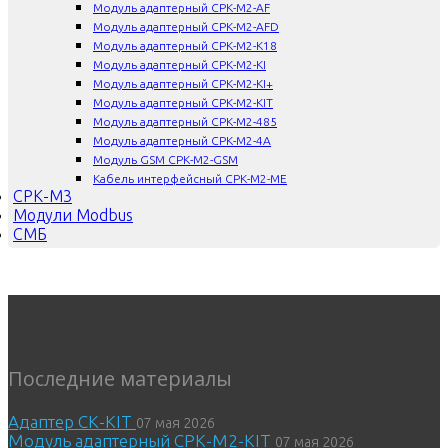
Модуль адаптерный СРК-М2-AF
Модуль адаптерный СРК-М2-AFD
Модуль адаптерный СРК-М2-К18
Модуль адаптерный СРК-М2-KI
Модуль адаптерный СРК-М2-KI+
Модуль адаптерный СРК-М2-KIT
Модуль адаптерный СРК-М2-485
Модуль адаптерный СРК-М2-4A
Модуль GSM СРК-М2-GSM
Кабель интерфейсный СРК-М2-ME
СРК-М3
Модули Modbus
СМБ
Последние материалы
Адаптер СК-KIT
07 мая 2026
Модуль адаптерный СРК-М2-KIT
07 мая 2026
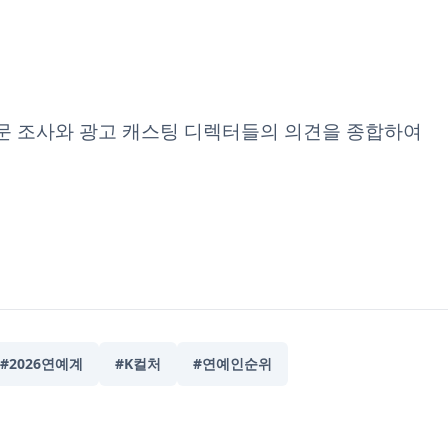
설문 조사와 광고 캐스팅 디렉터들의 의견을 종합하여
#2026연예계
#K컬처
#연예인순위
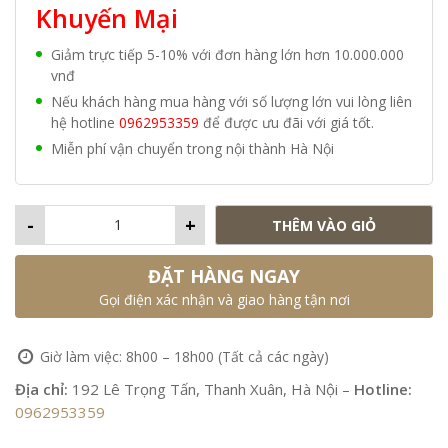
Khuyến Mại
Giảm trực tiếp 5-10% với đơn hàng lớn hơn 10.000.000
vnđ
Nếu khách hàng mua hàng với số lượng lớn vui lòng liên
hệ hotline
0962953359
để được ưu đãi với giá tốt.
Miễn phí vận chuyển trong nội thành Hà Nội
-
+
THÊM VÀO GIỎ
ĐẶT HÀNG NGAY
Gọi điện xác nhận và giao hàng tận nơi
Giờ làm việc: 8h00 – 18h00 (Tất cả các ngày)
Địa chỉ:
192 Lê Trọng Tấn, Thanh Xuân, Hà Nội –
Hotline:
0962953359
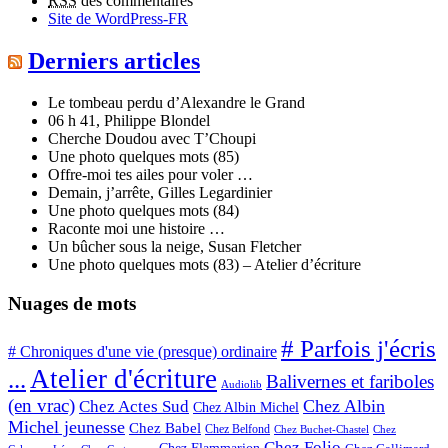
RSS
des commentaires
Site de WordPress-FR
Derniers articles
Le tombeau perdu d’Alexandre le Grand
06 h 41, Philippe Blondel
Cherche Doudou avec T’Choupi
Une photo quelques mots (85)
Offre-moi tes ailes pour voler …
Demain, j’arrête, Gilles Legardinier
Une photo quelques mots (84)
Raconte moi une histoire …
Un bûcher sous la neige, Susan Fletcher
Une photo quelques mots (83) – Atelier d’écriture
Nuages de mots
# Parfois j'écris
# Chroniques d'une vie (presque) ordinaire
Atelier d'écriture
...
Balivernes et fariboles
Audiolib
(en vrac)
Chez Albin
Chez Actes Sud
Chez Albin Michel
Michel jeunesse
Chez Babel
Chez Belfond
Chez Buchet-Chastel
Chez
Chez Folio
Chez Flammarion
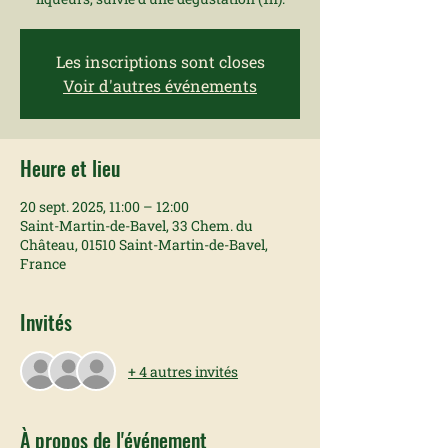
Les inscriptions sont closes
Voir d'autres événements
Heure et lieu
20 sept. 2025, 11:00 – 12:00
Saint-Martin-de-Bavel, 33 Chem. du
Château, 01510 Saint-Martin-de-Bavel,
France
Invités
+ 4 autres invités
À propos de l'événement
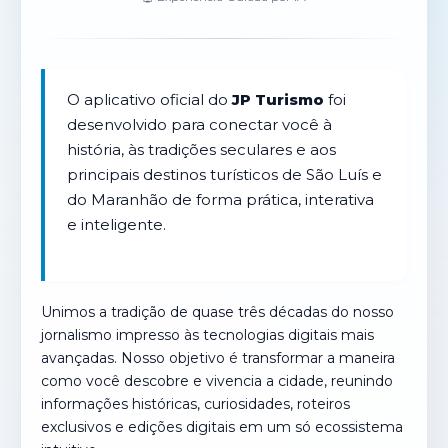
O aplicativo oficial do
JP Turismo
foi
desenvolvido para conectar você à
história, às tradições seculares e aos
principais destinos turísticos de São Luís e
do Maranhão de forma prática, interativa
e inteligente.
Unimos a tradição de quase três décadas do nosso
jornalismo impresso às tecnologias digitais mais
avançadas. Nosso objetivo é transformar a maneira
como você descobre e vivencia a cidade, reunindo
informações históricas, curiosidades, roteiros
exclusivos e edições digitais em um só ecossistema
==
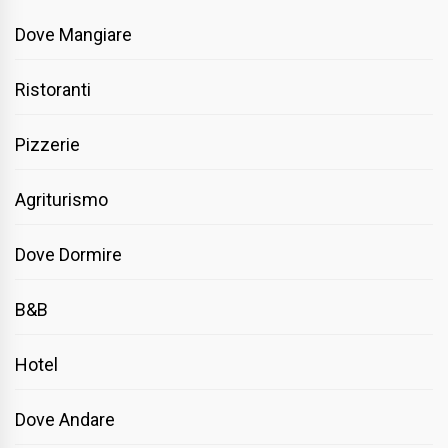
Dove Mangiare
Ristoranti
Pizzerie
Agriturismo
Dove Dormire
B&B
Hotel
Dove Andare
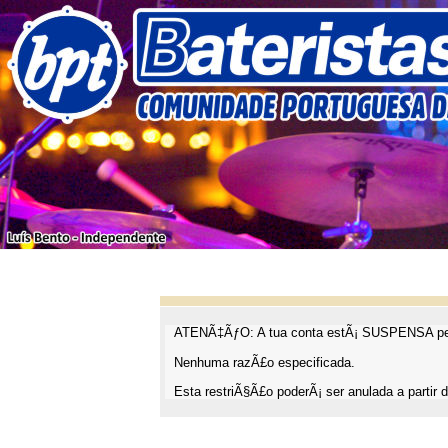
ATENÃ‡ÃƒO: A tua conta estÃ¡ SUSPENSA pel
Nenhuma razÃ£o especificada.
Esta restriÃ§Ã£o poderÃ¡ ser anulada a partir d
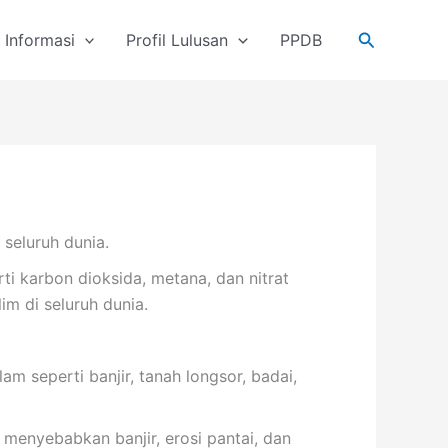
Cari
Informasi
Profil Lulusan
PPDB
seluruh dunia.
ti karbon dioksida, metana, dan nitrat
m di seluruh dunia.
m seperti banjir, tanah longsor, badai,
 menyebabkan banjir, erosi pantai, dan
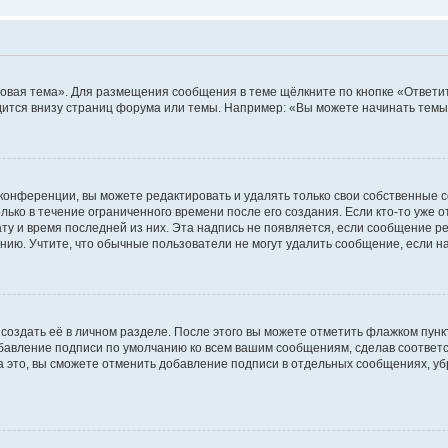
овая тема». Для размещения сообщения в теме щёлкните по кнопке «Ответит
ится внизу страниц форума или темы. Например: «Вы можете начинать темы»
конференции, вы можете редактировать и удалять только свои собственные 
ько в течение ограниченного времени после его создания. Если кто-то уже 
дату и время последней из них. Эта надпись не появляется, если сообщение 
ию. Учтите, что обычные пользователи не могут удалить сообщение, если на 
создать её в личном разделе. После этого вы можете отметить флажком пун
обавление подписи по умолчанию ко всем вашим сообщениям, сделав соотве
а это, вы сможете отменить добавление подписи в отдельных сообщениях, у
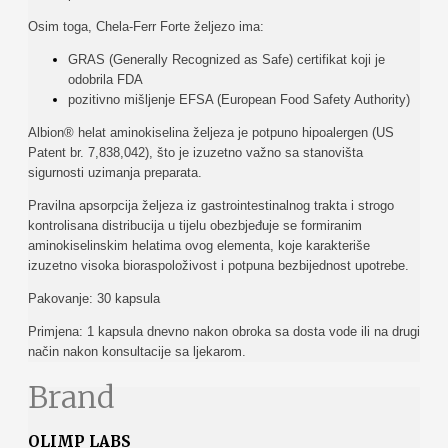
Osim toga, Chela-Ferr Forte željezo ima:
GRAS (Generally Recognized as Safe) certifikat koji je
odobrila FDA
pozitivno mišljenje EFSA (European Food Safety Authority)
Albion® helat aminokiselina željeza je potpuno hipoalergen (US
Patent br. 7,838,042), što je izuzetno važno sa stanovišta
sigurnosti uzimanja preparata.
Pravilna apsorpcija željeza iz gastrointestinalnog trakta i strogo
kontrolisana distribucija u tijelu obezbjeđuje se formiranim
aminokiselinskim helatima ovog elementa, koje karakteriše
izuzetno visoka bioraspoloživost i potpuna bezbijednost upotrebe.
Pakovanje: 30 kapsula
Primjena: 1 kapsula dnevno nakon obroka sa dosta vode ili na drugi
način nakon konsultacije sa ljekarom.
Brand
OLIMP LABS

**ASSIGNMENT:** Each line in the data that holds the string "banjir" needs to be copied.

**EXERCISE RESULT:**
m seperti banjir, tanah longsor, badai,
 menyebabkan banjir, erosi pantai, dan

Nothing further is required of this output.